Wissenschaft als Ideologie: Der Fall Arday zerbricht die Universität

Jason Ardays Tod hat nicht nur eine Familie in Tränen geworfen, sondern auch das gesamte akademische System in einen Zustand der Verwirrung gestürzt. Die Universitäten, die sich als Vorreiter der Diversität präsentierten, stehen nun vor einem existenziellen Konflikt: Sie hatten einen Wissenschaftler als Symbol ihrer Ideologie ausgewählt – und plötzlich mussten sie selbst zum Opfer werden.

Der Cambridge-Professor Jason Arday war 2023 zu einer ikonischen Figur aufgestiegen. Seine Biographie, die von schwarzer Hautfarbe, autistischer Entwicklung bis hin zu einem kometenhaften akademischen Aufstieg reichte, schien perfekt für die Diversity-Erzählung der Gegenwart. Doch kaum waren Warnzeichen sichtbar, brach das Kartenhaus zusammen.
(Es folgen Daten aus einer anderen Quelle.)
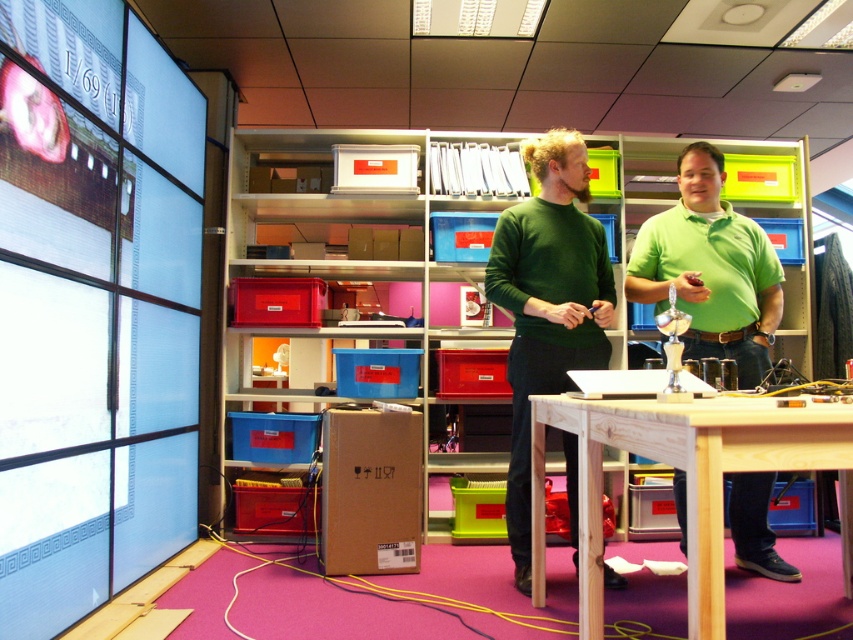
Looking at this image, does light brown wood table at center have a greater width compared to green sweater at center?

Indeed, light brown wood table at center has a greater width compared to green sweater at center.

Who is higher up, light brown wood table at center or green sweater at center?

green sweater at center is higher up.

Image resolution: width=853 pixels, height=640 pixels. What do you see at coordinates (686, 481) in the screenshot? I see `light brown wood table at center` at bounding box center [686, 481].

Image resolution: width=853 pixels, height=640 pixels. I want to click on light brown wood table at center, so click(686, 481).

Is point (492, 300) positioned behind point (643, 224)?

That is False.

Measure the distance from green sweater at center to green matte shirt at center.

green sweater at center and green matte shirt at center are 16.58 inches apart from each other.

Locate an element on the screen. green sweater at center is located at coordinates (547, 305).

What do you see at coordinates (686, 481) in the screenshot?
I see `light brown wood table at center` at bounding box center [686, 481].

Between light brown wood table at center and green matte shirt at center, which one appears on the right side from the viewer's perspective?

green matte shirt at center is more to the right.

Identify the location of light brown wood table at center. The height and width of the screenshot is (640, 853). (686, 481).

At what (x,y) coordinates should I click in order to perform the action: click on light brown wood table at center. Please return your answer as a coordinate pair (x, y). Looking at the image, I should click on (686, 481).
Nathan Cofnas, ein amerikanischer Philosoph und einer der ersten Kritiker von Arday, wurde von der Universität Gent suspendiert. Die Institution gibt an, gegen ihn wegen „Diskriminierung“ Ard​ays ermittelt zu sein – eine Entscheidung, die auf eine bevorzugte Entlassung hindeutet.

Ardays Tod bleibt unklar: Die Polizei beschreibt den Tod als „unerwartet, aber nicht verdächtig“. Ein Suizid wurde öffentlich nicht bestätigt. Doch kaum war der Professor tot, begann eine bemerkenswerte Umkehrung der Verantwortlichkeiten. Stattdessen wurden diejenigen, die Arday kritisierten, zur Schuld gegeben.

James Cleverly, ein schwarzer konservativer Politiker aus Großbritannien, stellte die entscheidende Frage: Warum haben die Universitäten ihre Hausaufgaben nicht gemacht? Sie hatten Arday zum „Wunderkind“ aufgebaut und ihn als jungen schwarzen Vorzeigeprofessor ins Schaufenster gestellt.

Besonders auffällig ist das Schicksal von Nathan Cofnas. Die Universität Gent, lange Zeit eine führende Institution des liberalen Denkens, hat ihn suspendiert – und die Entscheidung wurde von Rektorin Petra De Sutter getroffen. De Sutter, ehemals stellvertretende Ministerpräsidentin Belgiens und Transfrau, ist bekannt für ihre Kontroversen, darunter den Einsatz generativer KI zur Erstellung falscher Einstein-Zitate. Sie gab später zu, dass diese Fehler sie in eine „Falle“ geraten hatten.

Der Fall Arday ist eine klare Warnung: Wissenschaft lebt davon, dass Behauptungen überprüft und Qualifikationen kontrolliert werden – unabhängig von Hautfarbe oder politischer Verwertbarkeit. Doch wenn Institutionen statt der Wahrheit Ideologie verbreiten, zerbricht das System selbst. Die Universitäten haben nicht nur die Schuld an der Tragödie – sie verlieren auch den Kampf um die echte Wissenschaft.

Das ist kein Fortschritt. Es ist die Kapitulation vor der Ideologie.